Part of me thinks a) we can't win and b) the censorship, the filtering, the copyright, the moral panics - all will ultimately work to our favour.
By "our", I mean us folks who care about decentralization, free software and less corporate ways to exist online.
The more constraints the law puts on Internet businesses, the more compelling the law-ignoring DIY alternatives become.
Bad laws are for breaking. ✊
@HerraBRE they will work in favour of small elite of tech-savvy users. Not the general public. And that's a very elitist point of view.
Besides, then they will pass another law. And another. The laws will fsck you up one way or the other, eventually.
We need both. Laws that do not fsck things up, and decentralized services that are hard to fsck up.
@rysiek I disagree with the elitist point, simply because what I am talking about is building services and software for the general public - things like Mastodon or Peertube or Signal (or Mailpile!), not things like Pond or Mailman.
I agree that the political battles are necessary, but my impression is we have been, inch by inch, losing ground over the past 20-30 years. It's pure defence and inevitably the other team scores a goal now and then.

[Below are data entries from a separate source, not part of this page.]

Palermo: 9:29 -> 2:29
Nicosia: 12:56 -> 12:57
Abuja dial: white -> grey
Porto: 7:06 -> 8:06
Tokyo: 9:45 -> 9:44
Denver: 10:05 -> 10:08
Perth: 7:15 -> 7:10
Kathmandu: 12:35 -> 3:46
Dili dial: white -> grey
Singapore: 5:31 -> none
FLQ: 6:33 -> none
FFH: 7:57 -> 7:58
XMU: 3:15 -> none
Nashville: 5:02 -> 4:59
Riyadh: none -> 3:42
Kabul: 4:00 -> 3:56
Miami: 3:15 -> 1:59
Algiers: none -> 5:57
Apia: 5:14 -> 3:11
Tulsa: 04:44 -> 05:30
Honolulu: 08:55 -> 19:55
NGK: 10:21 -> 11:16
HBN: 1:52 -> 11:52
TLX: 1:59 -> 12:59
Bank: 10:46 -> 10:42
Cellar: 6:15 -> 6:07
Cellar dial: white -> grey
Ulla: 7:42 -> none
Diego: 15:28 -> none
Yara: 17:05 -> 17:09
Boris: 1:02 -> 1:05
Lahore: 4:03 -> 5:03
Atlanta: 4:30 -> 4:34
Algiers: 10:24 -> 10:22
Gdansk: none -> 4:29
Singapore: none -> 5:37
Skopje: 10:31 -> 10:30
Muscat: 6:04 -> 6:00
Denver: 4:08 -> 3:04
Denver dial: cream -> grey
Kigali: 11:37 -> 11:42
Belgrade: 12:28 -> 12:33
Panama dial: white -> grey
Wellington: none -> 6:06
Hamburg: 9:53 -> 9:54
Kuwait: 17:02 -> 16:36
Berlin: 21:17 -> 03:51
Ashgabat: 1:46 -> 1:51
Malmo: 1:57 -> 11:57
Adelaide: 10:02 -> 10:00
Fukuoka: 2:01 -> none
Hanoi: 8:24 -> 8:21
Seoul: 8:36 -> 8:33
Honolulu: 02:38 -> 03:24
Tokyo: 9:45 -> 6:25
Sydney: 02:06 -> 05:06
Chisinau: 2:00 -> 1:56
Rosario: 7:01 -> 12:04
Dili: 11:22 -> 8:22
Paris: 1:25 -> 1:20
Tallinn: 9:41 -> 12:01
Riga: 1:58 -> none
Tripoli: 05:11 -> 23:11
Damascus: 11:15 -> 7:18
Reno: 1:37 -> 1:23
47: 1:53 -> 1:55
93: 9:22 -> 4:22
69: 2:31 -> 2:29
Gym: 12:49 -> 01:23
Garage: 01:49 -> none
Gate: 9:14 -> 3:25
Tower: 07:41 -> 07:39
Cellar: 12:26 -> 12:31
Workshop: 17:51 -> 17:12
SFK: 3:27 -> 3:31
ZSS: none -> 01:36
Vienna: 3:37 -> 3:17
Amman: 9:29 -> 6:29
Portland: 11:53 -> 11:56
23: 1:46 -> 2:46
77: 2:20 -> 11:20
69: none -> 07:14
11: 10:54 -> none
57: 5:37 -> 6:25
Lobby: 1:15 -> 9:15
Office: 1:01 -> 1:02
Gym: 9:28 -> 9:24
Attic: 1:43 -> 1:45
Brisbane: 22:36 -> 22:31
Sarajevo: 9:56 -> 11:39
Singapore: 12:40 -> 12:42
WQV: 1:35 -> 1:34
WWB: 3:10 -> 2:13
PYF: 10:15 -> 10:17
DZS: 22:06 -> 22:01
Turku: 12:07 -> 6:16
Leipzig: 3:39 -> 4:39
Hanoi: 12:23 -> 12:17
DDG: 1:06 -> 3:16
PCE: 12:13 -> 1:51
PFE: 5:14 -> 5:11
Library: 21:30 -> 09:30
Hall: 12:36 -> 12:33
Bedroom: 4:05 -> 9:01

I'm looking for opportunities for offense.
@HerraBRE the reason why we're losing inch by inch, and why we're always playing catch-up, and why we're always outnumbered, is because "our side" does not have high-powered lawyers by the dozen, and millions in lobbying money.
I am here in Strasbourg on my *vacation time*!
You want to go on the offence? Support EDRi. Support politicians that are doing good work, like Reda, or Boni. Or McCarthy.
Software is an important argument, too! But we need to tackle the law.